===== Entries shown =====

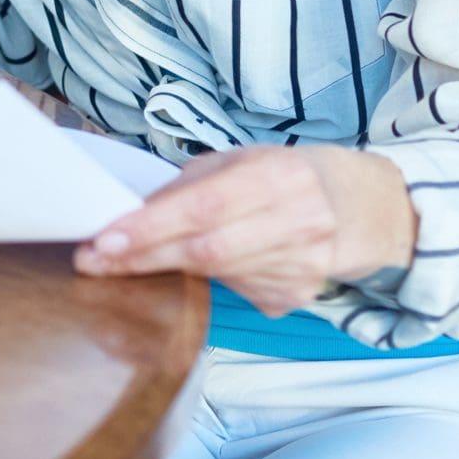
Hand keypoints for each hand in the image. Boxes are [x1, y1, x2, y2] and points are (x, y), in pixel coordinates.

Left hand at [72, 144, 416, 313]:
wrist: (366, 208)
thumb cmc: (292, 175)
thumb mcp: (245, 160)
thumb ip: (192, 185)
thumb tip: (134, 212)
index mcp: (278, 177)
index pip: (202, 208)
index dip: (149, 228)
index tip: (102, 240)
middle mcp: (295, 224)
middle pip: (204, 252)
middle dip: (140, 258)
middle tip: (92, 261)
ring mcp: (300, 268)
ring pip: (214, 276)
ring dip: (167, 269)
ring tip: (133, 257)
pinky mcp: (296, 298)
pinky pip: (234, 292)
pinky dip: (211, 279)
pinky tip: (212, 262)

=====

### Exercise instructions
Repeat the records above word for word, keeping no pictures in the copy.

### Written solution
Hand keypoints for each hand in the image. Boxes are [x1, y1, x2, y2] and points are (x, y), in pixel coordinates.

Left hand at [72, 144, 416, 313]:
wrist: (366, 208)
thumb cmc: (292, 175)
thumb mcp: (245, 160)
thumb ip: (192, 185)
thumb tip: (134, 212)
index mcp: (278, 177)
index pip: (202, 208)
index dip: (149, 228)
index tip: (102, 240)
middle mcp: (295, 224)
middle pip: (204, 252)
middle dip: (140, 258)
middle tip: (92, 261)
ring mcp: (300, 268)
ring pip: (214, 276)
ring dip: (167, 269)
ring tip: (133, 257)
pinky mcp: (296, 298)
pinky pip: (234, 292)
pinky dip: (211, 279)
pinky tip: (212, 262)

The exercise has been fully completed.